[INSTRUCTIONS FOR THE TASK] Copy these records exactly as they stand, leaving the pictures out of the answer.

[Spatial annotation entries]
§
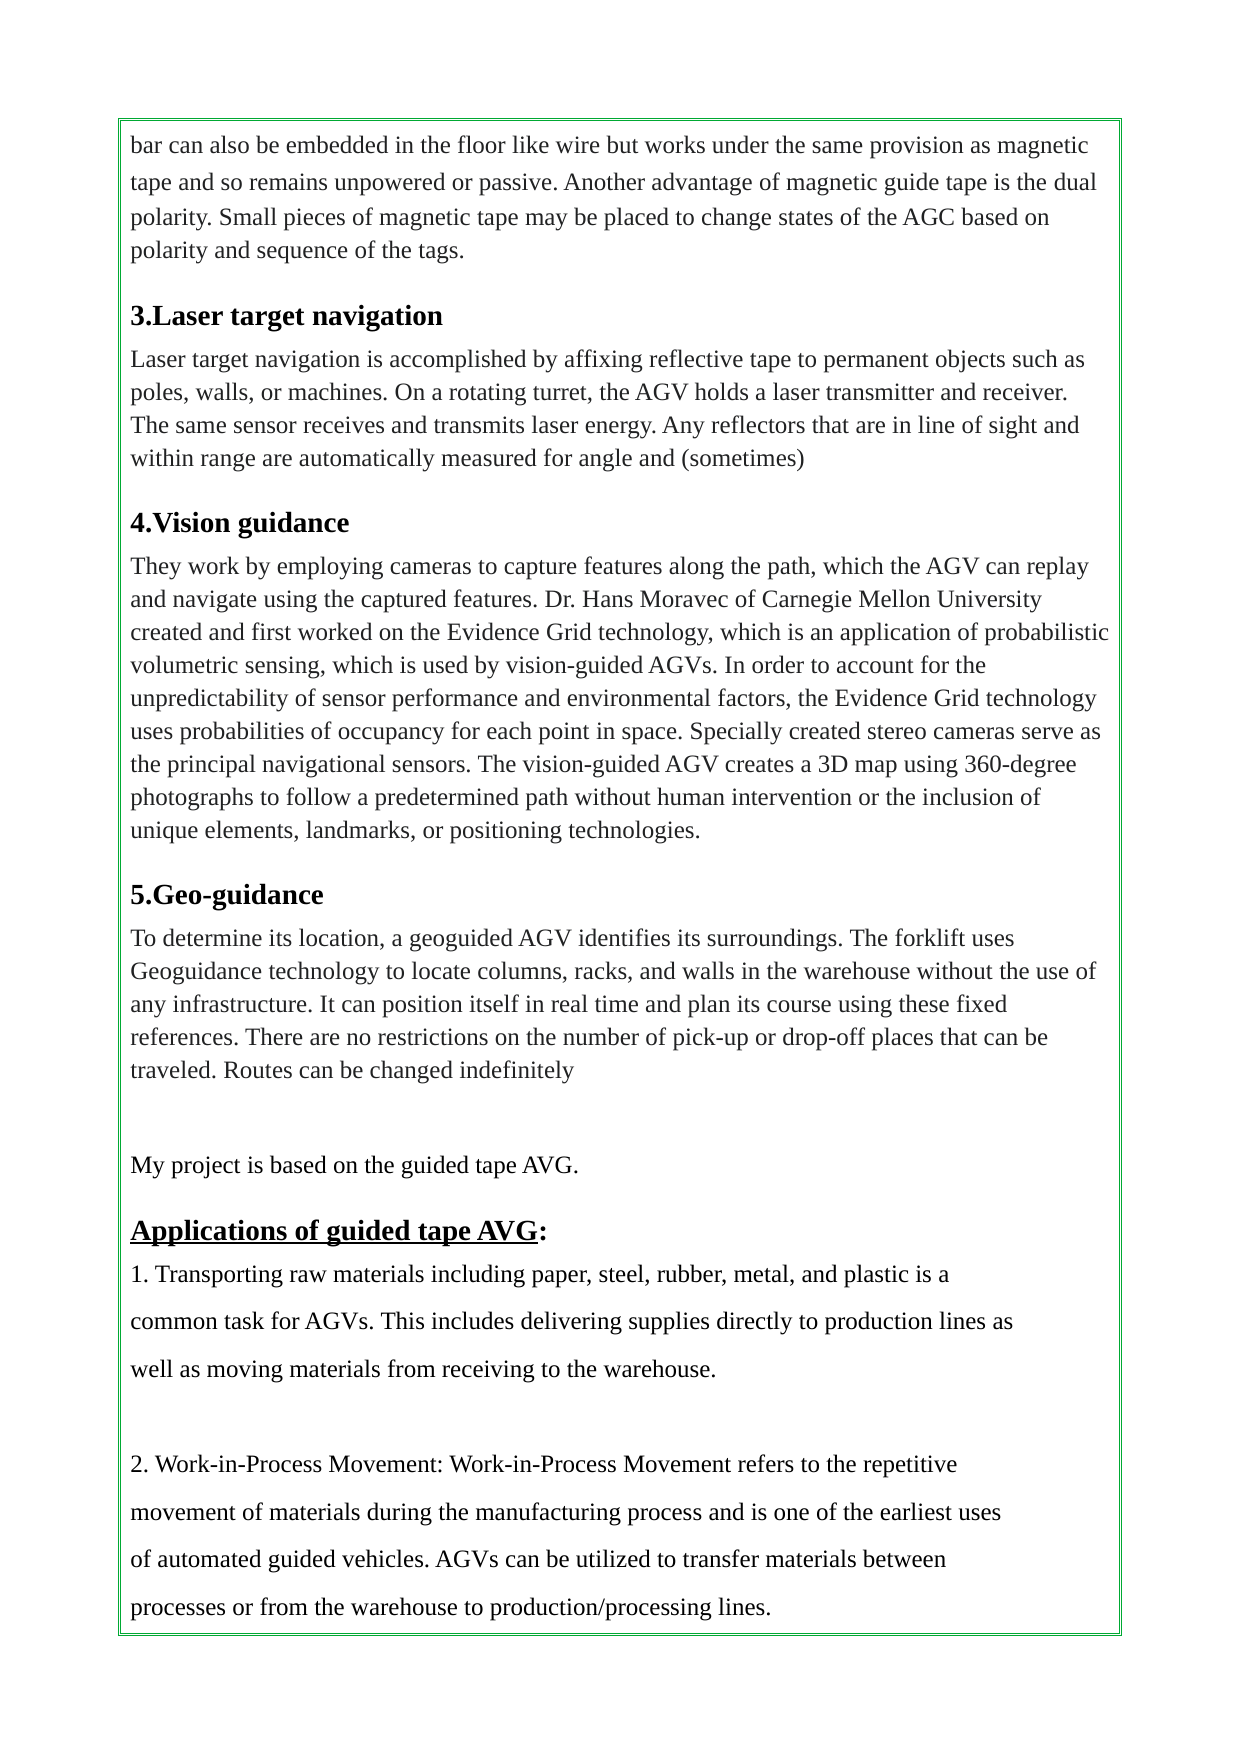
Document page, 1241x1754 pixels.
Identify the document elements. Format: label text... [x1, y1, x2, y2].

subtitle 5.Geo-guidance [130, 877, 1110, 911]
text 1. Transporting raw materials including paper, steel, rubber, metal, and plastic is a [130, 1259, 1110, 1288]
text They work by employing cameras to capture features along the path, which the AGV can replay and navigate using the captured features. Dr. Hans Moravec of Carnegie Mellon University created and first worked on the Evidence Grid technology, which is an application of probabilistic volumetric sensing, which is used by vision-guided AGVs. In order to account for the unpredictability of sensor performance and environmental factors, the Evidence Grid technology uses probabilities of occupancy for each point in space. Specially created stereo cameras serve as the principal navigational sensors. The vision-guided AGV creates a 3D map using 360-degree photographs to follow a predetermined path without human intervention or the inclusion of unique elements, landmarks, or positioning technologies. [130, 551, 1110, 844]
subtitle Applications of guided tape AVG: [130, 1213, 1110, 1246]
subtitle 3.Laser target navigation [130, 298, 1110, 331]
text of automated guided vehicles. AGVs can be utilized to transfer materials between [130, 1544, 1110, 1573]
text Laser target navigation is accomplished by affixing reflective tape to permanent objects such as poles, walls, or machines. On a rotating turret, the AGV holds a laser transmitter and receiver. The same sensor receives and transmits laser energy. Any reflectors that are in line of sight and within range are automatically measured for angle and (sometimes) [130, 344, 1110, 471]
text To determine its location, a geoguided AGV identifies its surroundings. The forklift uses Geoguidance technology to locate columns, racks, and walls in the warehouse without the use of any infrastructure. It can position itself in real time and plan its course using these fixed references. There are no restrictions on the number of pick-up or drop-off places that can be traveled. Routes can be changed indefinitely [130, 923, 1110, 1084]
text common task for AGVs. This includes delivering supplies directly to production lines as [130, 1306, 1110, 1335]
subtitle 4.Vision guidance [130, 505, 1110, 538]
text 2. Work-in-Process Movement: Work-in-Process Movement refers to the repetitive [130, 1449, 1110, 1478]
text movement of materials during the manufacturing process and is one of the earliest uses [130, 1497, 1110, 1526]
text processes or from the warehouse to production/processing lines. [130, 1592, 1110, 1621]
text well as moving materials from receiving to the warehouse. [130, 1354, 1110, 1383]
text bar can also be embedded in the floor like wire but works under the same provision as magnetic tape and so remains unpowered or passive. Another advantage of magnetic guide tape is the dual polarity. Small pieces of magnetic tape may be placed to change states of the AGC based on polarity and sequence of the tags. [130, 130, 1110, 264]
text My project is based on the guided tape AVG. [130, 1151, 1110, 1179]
§
[COMPLETE RESPONSE]
Document page, 1241x1754 pixels.
Identify the document elements. Format: label text... [x1, y1, x2, y2].

subtitle 5.Geo-guidance [130, 877, 1110, 911]
text 1. Transporting raw materials including paper, steel, rubber, metal, and plastic is a [130, 1259, 1110, 1288]
text They work by employing cameras to capture features along the path, which the AGV can replay and navigate using the captured features. Dr. Hans Moravec of Carnegie Mellon University created and first worked on the Evidence Grid technology, which is an application of probabilistic volumetric sensing, which is used by vision-guided AGVs. In order to account for the unpredictability of sensor performance and environmental factors, the Evidence Grid technology uses probabilities of occupancy for each point in space. Specially created stereo cameras serve as the principal navigational sensors. The vision-guided AGV creates a 3D map using 360-degree photographs to follow a predetermined path without human intervention or the inclusion of unique elements, landmarks, or positioning technologies. [130, 551, 1110, 844]
subtitle Applications of guided tape AVG: [130, 1213, 1110, 1246]
subtitle 3.Laser target navigation [130, 298, 1110, 331]
text of automated guided vehicles. AGVs can be utilized to transfer materials between [130, 1544, 1110, 1573]
text Laser target navigation is accomplished by affixing reflective tape to permanent objects such as poles, walls, or machines. On a rotating turret, the AGV holds a laser transmitter and receiver. The same sensor receives and transmits laser energy. Any reflectors that are in line of sight and within range are automatically measured for angle and (sometimes) [130, 344, 1110, 471]
text To determine its location, a geoguided AGV identifies its surroundings. The forklift uses Geoguidance technology to locate columns, racks, and walls in the warehouse without the use of any infrastructure. It can position itself in real time and plan its course using these fixed references. There are no restrictions on the number of pick-up or drop-off places that can be traveled. Routes can be changed indefinitely [130, 923, 1110, 1084]
text common task for AGVs. This includes delivering supplies directly to production lines as [130, 1306, 1110, 1335]
subtitle 4.Vision guidance [130, 505, 1110, 538]
text 2. Work-in-Process Movement: Work-in-Process Movement refers to the repetitive [130, 1449, 1110, 1478]
text movement of materials during the manufacturing process and is one of the earliest uses [130, 1497, 1110, 1526]
text processes or from the warehouse to production/processing lines. [130, 1592, 1110, 1621]
text well as moving materials from receiving to the warehouse. [130, 1354, 1110, 1383]
text bar can also be embedded in the floor like wire but works under the same provision as magnetic tape and so remains unpowered or passive. Another advantage of magnetic guide tape is the dual polarity. Small pieces of magnetic tape may be placed to change states of the AGC based on polarity and sequence of the tags. [130, 130, 1110, 264]
text My project is based on the guided tape AVG. [130, 1151, 1110, 1179]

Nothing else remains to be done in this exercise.